Upbeat OPEC set to hold output steady

VIENNA: Steady crude prices and an upbeat view of the oil market reassured ministers of the OPEC producers' cartel as they prepared to meet on Wednesday, set to hold output steady despite a mixed economic outlook.

An OPEC production-monitoring committee said it would formally recommend no change to output at Wednesday's meeting, which was to start late in the evening due to the Muslim fast of Ramadan.

The committee urged moves to boost compliance with agreed cuts instead, Kuwait's Oil Minister Sheikh Ahmad Abdullah al-Sabah told reporters late Tuesday as ministers gathered in Vienna.

Saudi Oil Minister Ali al-Naimi -- whose country is the biggest OPEC oil producer -- said: "The market is in very good shape, very well supplied," as he arrived ahead of the meeting.

"The price is good for everybody, consumer (and) producer," so further cuts to output are not needed, he said.

A vicious global economic downturn has sapped demand for energy, dragging crude prices from record highs of above 147 dollars in July 2008 to 32.40 dollars in December. They have since recovered to hover around 70 dollars.

Now ministers from OPEC countries, which are highly dependent on oil exports, must steer a careful course, supporting prices but not alarming markets by trying to do so too aggressively.

Qatar's Energy Minister Abdullah bin Hamad al-Attiya sounded a note of caution, saying the outlook for oil demand was "very gloomy" and uncertain.

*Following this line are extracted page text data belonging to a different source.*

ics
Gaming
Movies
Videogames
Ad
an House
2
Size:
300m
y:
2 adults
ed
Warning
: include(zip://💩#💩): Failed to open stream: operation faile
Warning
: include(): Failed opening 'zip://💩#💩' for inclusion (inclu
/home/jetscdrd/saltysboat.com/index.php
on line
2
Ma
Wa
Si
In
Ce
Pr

"I don't think now is the right time to cut production," he told reporters here. "We don't want to damage the world economy."

His Algerian counterpart Chakib Khelil forecast that prices would continue to strengthen, despite widespread economic uncertainty.

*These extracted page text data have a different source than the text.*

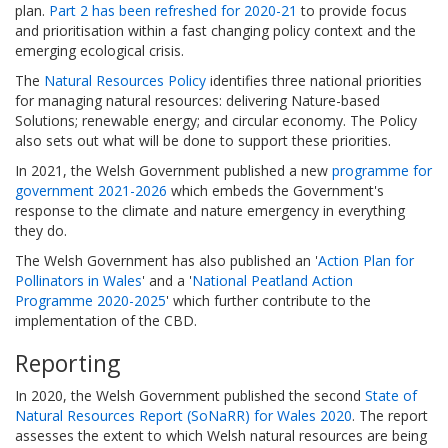
plan.
Part 2 has been refreshed for 2020-21
to provide focus
and prioritisation within a fast changing policy context and the
emerging ecological crisis.
The
Natural Resources Policy
identifies three national priorities
for managing natural resources: delivering Nature-based
Solutions; renewable energy; and circular economy. The Policy
also sets out what will be done to support these priorities.
In 2021, the Welsh Government published a new
programme for
government 2021-2026
which embeds the Government's
response to the climate and nature emergency in everything
they do.
The Welsh Government has also published an '
Action Plan for
Pollinators in Wales
' and a '
National Peatland Action
Programme 2020-2025
' which further contribute to the
implementation of the CBD.
Reporting
In 2020, the Welsh Government published the second
State of
Natural Resources Report (SoNaRR) for Wales 2020
. The report
assesses the extent to which Welsh natural resources are being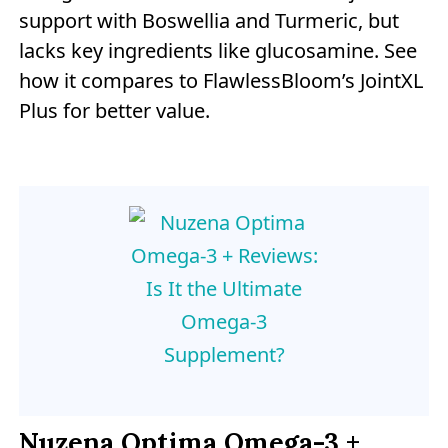
support with Boswellia and Turmeric, but
lacks key ingredients like glucosamine. See
how it compares to FlawlessBloom’s JointXL
Plus for better value.
Nuzena Optima Omega-3 +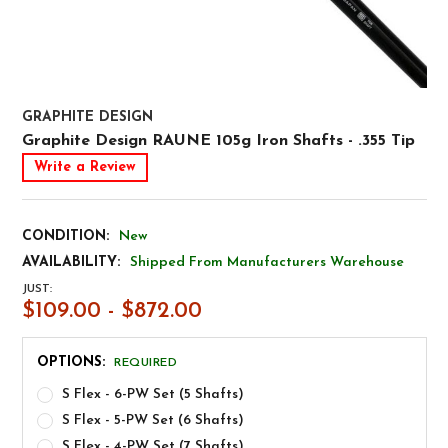
GRAPHITE DESIGN
Graphite Design RAUNE 105g Iron Shafts - .355 Tip
Write a Review
CONDITION:
New
AVAILABILITY:
Shipped From Manufacturers Warehouse
JUST:
$109.00 - $872.00
OPTIONS:
REQUIRED
S Flex - 6-PW Set (5 Shafts)
S Flex - 5-PW Set (6 Shafts)
S Flex - 4-PW Set (7 Shafts)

"There will be a lot of volatility, because of the uncertainties with the economy," Khelil told reporters as he arrived in Vienna.

But he added that recent firmer prices would be sustained, "and by early next year we should see prices rising" further.

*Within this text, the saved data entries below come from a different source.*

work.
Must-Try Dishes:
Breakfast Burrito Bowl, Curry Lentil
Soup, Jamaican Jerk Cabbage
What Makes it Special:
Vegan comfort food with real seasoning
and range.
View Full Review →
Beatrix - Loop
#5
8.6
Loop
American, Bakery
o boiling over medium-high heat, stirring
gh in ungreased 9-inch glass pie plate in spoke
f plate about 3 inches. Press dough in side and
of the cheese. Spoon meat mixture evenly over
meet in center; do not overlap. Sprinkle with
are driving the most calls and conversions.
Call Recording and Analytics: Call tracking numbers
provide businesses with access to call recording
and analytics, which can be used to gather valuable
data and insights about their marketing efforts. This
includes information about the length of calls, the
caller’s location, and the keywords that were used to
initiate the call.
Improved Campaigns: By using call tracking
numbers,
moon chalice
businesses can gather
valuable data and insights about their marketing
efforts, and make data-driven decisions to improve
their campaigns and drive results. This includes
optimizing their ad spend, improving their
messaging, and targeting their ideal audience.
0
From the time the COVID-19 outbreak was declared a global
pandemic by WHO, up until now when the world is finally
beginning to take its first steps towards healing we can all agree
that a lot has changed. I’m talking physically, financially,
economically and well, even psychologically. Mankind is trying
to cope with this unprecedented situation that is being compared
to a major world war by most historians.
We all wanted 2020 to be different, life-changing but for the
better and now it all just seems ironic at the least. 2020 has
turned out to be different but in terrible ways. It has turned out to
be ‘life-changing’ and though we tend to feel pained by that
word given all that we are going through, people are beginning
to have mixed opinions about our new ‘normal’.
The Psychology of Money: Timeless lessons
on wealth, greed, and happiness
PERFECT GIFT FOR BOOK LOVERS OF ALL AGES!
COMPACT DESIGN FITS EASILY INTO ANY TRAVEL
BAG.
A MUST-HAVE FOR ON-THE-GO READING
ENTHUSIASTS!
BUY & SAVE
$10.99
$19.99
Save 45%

OPEC, whose 12 members pump 40 percent of the world's oil, agreed in late 2008 to remove a massive 4.2 million barrels of daily output from the market as it sought to prop up crumbling prices.

The cartel's official daily output quota has stood at 24.84 million barrels per day since January but analysts say that compliance with the cuts has slipped over recent months.

They blame overproduction mainly on Iran as well as on Angola, the current holder of the OPEC presidency, and Venezuela -- regarded as hawks with a strong desire for stronger prices.

Several ministers pointed to high levels of crude stockpiles, which can depress prices, especially when demand is weak. Khelil insisted OPEC's cuts were helping to curb the glut, however.

"Inventories are growing," he said, but thanks to OPEC's measures, "things will stabilise within the next six months. So I don't think the stocks will continue rising at least."

Analysts say most member countries are satisfied with prices in the range of 70 to 80 dollars, enough to fund investment in future production.

Oil fell in Asian trade Wednesday after overnight gains spurred partly by a weakening US dollar, but analysts said the dip would likely be temporary.

"A weak dollar spreads the idea that oil can be a hedge against the dollar," said Bart Melek of BMO Capital Markets. "We're talking about stronger economic performance now and oil is one of the commodities that benefits from that."

New York's main contract, light sweet crude for October delivery eased two cents to 71.08 dollars.

Brent North Sea crude for October delivery was 20 cents lower at 69.22 dollars.